In 2000, just a few years before the Time article was published, a veteran prostaglandin researcher with more than two decades of laboratory experience identified a class of lipid mediators that are now beginning to revolutionize inflammation management. Professor Charles Serhan of Harvard Medical School discovered that fatty acid metabolites, particularly omega-3s, are key signaling molecules that coordinate the resolution phase of inflammation. When inflammation occurs, certain cells, such as macrophages and neutrophils, release substances called metabolites. These metabolites act as chemical messengers that help calm inflammation. They work both on the cells themselves and on nearby cells, helping to halt the inflammatory response and promote tissue repair. In short, they are like peace signals that cells send out to resolve inflammation and allow the body to heal.

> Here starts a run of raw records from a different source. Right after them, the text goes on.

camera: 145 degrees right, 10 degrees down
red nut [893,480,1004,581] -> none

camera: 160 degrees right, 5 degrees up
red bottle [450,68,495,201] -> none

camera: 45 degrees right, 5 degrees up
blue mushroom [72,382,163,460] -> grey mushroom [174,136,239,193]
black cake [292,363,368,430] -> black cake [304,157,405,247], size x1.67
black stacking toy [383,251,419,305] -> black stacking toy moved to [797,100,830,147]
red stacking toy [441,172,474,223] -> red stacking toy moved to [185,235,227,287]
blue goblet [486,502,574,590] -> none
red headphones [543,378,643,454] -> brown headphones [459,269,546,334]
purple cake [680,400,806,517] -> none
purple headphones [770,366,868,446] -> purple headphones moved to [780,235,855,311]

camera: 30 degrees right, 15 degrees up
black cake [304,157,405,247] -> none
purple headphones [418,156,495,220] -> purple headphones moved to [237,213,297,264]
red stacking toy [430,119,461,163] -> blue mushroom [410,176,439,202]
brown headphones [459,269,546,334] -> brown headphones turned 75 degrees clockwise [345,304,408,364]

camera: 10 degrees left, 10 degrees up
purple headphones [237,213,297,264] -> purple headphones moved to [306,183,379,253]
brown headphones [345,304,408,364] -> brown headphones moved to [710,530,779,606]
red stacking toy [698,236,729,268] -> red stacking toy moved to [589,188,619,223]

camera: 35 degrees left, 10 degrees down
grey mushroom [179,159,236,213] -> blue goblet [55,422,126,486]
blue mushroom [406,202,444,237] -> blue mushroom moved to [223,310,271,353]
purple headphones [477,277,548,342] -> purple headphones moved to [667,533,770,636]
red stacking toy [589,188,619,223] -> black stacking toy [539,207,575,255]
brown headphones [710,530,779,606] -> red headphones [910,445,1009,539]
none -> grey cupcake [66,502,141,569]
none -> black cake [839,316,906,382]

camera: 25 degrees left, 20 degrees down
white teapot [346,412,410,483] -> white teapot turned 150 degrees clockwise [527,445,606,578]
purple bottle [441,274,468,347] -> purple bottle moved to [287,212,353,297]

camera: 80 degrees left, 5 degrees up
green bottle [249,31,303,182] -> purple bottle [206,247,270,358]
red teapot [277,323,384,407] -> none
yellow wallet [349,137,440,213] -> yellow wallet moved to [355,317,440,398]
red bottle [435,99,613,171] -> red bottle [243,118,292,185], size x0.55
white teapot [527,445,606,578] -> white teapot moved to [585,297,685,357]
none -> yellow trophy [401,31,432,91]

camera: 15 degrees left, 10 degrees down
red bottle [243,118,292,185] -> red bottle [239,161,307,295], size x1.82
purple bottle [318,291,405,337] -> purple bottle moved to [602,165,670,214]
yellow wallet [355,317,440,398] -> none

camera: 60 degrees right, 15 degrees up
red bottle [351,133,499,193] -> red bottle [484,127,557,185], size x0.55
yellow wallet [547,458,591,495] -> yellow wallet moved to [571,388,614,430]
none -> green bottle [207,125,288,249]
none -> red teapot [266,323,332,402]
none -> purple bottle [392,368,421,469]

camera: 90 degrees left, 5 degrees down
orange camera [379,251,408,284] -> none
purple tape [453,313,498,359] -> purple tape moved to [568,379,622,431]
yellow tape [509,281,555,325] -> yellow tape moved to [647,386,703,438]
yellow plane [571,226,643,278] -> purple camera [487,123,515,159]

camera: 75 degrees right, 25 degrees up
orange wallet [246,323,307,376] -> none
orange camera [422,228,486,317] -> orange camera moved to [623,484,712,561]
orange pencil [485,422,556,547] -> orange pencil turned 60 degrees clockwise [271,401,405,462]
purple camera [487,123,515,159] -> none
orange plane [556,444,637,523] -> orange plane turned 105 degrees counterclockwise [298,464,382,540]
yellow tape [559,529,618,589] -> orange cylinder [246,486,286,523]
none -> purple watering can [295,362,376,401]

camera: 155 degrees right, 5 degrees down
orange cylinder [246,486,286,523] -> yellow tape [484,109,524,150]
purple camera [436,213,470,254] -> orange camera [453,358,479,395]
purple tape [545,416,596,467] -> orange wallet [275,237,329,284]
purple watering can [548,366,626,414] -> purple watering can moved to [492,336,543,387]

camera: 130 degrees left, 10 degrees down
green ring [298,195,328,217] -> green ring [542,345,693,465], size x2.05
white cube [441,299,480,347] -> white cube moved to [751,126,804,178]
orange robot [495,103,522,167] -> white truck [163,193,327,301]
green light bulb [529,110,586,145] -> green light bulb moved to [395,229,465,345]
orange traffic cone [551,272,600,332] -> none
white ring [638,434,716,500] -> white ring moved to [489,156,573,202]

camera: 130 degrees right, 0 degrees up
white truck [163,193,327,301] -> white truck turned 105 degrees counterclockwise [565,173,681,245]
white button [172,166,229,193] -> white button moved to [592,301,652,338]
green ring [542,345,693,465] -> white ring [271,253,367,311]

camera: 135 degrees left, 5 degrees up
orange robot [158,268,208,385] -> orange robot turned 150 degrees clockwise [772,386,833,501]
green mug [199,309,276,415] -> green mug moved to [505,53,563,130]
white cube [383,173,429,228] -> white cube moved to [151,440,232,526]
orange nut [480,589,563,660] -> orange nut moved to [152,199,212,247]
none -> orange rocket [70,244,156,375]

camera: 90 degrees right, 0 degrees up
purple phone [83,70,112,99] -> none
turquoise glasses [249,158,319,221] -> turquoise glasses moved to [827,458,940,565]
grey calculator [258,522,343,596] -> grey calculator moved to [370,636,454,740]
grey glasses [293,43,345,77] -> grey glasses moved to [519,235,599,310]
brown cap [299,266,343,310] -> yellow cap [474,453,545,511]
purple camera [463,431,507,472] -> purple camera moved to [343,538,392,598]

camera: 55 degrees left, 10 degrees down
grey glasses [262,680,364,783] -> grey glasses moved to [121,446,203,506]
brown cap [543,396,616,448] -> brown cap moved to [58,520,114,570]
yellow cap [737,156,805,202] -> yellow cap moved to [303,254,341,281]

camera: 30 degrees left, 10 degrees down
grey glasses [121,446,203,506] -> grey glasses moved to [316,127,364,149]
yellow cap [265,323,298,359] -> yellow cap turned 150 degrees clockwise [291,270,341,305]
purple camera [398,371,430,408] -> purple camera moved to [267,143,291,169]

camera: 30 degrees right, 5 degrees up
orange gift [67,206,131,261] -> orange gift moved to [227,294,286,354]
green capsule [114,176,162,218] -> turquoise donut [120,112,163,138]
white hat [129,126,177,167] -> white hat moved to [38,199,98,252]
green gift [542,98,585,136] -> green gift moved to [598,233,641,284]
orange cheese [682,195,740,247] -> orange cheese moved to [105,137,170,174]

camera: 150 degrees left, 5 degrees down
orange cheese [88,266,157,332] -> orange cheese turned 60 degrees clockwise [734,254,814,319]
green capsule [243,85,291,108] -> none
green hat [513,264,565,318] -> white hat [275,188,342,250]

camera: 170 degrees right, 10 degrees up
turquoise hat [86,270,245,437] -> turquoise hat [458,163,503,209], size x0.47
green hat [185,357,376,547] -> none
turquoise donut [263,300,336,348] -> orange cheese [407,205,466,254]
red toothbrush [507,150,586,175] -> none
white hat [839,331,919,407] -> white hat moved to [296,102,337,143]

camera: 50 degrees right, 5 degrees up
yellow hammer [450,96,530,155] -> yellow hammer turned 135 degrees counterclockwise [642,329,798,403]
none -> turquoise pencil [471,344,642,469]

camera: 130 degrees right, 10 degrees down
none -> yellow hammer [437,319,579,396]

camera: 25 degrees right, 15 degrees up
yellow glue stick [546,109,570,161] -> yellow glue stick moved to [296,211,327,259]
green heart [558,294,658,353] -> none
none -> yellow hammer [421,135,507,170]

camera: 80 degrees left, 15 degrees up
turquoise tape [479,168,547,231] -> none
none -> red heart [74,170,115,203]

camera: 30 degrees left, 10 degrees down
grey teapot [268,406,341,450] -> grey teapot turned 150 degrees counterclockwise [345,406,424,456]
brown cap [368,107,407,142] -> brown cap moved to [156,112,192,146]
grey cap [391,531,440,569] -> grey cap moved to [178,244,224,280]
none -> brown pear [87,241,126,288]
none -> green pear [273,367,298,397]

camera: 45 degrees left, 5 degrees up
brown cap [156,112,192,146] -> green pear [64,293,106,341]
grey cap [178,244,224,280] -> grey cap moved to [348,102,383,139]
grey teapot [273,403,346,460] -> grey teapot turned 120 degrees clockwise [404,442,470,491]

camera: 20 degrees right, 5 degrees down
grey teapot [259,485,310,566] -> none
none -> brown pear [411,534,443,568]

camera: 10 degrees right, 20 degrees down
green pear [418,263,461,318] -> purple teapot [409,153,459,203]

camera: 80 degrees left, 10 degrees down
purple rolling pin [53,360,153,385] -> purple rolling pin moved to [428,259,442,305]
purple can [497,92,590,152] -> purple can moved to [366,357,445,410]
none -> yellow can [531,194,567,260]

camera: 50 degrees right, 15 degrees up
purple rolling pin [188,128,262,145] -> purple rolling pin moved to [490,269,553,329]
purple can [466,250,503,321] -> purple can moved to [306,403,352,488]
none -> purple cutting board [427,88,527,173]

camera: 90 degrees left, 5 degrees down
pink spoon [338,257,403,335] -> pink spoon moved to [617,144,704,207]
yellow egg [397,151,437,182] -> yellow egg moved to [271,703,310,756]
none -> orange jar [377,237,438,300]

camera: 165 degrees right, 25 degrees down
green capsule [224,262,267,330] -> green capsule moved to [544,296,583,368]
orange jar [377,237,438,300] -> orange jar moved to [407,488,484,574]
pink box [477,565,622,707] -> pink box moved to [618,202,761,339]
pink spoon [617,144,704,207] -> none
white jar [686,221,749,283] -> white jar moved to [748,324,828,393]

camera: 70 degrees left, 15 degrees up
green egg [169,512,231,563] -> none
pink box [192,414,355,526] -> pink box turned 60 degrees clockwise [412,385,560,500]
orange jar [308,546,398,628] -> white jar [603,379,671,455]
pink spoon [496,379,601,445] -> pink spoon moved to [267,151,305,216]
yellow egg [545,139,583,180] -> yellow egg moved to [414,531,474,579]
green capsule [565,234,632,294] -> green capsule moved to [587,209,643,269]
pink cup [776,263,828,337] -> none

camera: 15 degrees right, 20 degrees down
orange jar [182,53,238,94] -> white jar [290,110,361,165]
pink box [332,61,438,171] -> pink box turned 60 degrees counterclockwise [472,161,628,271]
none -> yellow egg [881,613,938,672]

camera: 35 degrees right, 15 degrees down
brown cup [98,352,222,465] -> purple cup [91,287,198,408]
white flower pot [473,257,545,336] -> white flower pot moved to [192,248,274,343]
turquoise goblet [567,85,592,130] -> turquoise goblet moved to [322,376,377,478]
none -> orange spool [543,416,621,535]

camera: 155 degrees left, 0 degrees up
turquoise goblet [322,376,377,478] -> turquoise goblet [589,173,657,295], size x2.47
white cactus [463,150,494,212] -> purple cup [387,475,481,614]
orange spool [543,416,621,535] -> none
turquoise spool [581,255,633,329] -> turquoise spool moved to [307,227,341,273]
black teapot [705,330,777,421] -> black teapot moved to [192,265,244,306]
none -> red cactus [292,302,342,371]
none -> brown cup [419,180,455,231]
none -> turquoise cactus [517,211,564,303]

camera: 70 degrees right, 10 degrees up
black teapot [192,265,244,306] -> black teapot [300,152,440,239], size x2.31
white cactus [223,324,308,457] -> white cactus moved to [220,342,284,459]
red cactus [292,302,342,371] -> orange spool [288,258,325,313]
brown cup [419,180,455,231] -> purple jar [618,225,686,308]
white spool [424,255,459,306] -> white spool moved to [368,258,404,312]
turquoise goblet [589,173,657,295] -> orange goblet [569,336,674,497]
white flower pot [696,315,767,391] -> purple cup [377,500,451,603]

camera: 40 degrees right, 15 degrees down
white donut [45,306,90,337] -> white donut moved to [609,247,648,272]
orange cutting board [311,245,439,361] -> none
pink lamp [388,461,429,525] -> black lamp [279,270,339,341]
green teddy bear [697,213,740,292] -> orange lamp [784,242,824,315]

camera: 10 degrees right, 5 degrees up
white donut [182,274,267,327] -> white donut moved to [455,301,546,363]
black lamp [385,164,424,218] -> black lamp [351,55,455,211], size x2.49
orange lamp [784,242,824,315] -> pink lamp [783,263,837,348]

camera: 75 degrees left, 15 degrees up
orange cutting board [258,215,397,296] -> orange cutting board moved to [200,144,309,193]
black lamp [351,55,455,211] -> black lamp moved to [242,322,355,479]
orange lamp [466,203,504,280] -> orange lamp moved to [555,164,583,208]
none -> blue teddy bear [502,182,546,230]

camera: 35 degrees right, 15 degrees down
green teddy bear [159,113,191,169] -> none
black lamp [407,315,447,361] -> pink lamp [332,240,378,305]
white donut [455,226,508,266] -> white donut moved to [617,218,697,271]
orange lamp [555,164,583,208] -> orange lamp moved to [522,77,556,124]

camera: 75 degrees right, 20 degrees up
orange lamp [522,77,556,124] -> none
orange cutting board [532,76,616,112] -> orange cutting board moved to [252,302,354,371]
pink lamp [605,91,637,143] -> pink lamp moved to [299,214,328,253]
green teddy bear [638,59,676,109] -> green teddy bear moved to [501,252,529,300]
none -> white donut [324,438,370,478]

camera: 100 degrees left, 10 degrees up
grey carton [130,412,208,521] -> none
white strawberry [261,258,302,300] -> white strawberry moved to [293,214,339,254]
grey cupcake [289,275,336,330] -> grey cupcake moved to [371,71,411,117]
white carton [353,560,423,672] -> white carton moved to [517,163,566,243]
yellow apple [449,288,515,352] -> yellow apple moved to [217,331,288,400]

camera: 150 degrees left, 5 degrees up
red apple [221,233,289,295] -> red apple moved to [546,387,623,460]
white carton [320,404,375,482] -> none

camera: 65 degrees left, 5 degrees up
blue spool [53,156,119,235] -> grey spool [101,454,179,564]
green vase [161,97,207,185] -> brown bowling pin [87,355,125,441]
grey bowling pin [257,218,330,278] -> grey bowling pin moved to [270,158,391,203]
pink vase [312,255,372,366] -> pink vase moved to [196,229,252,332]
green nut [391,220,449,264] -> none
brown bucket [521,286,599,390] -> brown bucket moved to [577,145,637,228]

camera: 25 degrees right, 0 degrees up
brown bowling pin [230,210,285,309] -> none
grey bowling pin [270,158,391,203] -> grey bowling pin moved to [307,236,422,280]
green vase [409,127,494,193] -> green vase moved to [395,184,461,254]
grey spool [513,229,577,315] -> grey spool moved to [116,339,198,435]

"The Masters of Inflammation Resolution"
Serhan named this group of metabolites SPMs (specialized pro-resolving mediators), which include several classes of lipid mediators. They are called resolvins, maresins, and protectins. They help clean up the damaged area: Metabolites also facilitate the cleanup of damaged cells, allowing the body to get rid of what no longer serves a purpose. This is crucial for setting the stage for tissue repair. In short, resolvins, maresins, and protectins are like conductors, guiding macrophages, a type of immune cell, to end inflammation. They do this by shifting macrophages from an "M1" state (which promotes inflammation) to an "M2" state (which favors resolution and a return to normalcy in the body). They are the conductors of the orchestra, ensuring that immune cells play the right tune to resolve inflammation and restore balance in the body. Increasing the production of SPMs, both endogenously and exogenously, represents a relevant objective in shifting the balance of the inflammatory process toward resolution. Modern technology has made it possible to discover external SPMs, which are precursors to substances such as resolvins, maresins, and protectins. These precursors are 17-HDHA, 14-HDHA, and 18-HEPE, and can be found in fish oil. Taking these external compounds, properly concentrated and isolated from fish oil, can increase the body's internal (endogenous) production of resolvins, maresins, and protectins and ensure proper natural resolution of inflammation without resorting to NSAIDs such as ibuprofen or corticosteroids. In simple terms, we can now identify external substances that act as "resolution masters," and when consumed, help our body produce more of these mediators internally. This can be beneficial for promoting inflammation resolution and maintaining health. The increase in SPMs in our body via supplementation is measurable and objective. Numerous scientific studies validate this. Work is already underway on the synthesis of these metabolites to obtain the anti-inflammatory drugs of the future, focused on resolution. Meanwhile, supplementation with the precursors of resolvins, maresins, and protectins (17-HDHA, 14-HDHA, and 18-HEPE) is already a reality, with efficacy validated by an ever-increasing body of scientific evidence.